Jenny Toups Stevens is 33 years old and runs the Kajun Truck Plaza with poise. She’s all straight talk and gives one the impression in a pleasant way that you shouldn’t pull any punches with her. Yet she’s as warm hearted and kind as your grandmother.
Jenny mentioned hers with nothing but love in her voice. “MaMa” she called her. In Cajun/French — it’s pronounced like you’d say the last word in Café Du Monde.
“MaMa loves the Pope and Anderson Cooper,” Jenny said. I laughed and said that I did too but not in the same order.
Three of her friends — all women and two employees — drew near to our conversation like approaching a low fire to warm their hands.

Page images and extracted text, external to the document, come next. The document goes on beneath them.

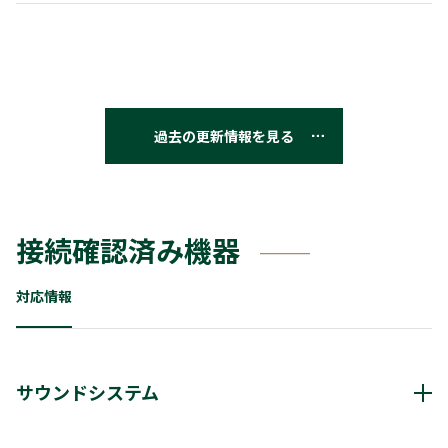
過去の更新情報を見る
接続確認済み機器
対応情報
サウンドシステム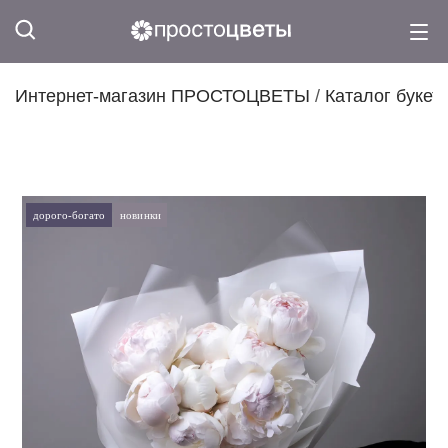
Интернет-магазин ПРОСТОЦВЕТЫ
/
Каталог букет
дорого-богато
новинки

They were boots on the ground people who, like most Louisianans, love thy locals. I asked them my standard “If you were king for a day what would you do” question and their answer came unanimously.
BP hires all the locals first – THEN they can hire those who are not. Fair enough.
Jenny invited me to her and her husband’s house for dinner that night. Like her grandmother, she loves to cook. It struck me as endearing that Jenny, and the other gals too, couldn’t believe that throughout my time in Louisiana, no one had offered the same invitation. I asked if I could take her up on this invitation when I returned to Louisiana and then took a picture of my Ya-Ya sisters of Port Fourchon.
Driving back to the hotel in Cut Off, Louisiana, I thought of the Toups I’d met on this trip and how they all shared something beside blood. Like Rusty said, “We’re local people who take care of their own.”
Rusty believes there’s a light at the end of the tunnel. “Coastal restoration may be the winner here,” he hoped.
Surely this is one light, but aren’t there several?
Port Fourchon may be the perfect port. But doesn’t the greatest environmental disaster in the world present a perfect counterpoint? Isn’t it time we do something different? Like Sally did in a way — go to another place. Reach for harmony. Starting with changing our everyday practices as citizens to our policies as a nation.
A brighter light at the end of this nightmare might be if we, as a BODY POLITIC, decide that we can never again — do business as usual. Period.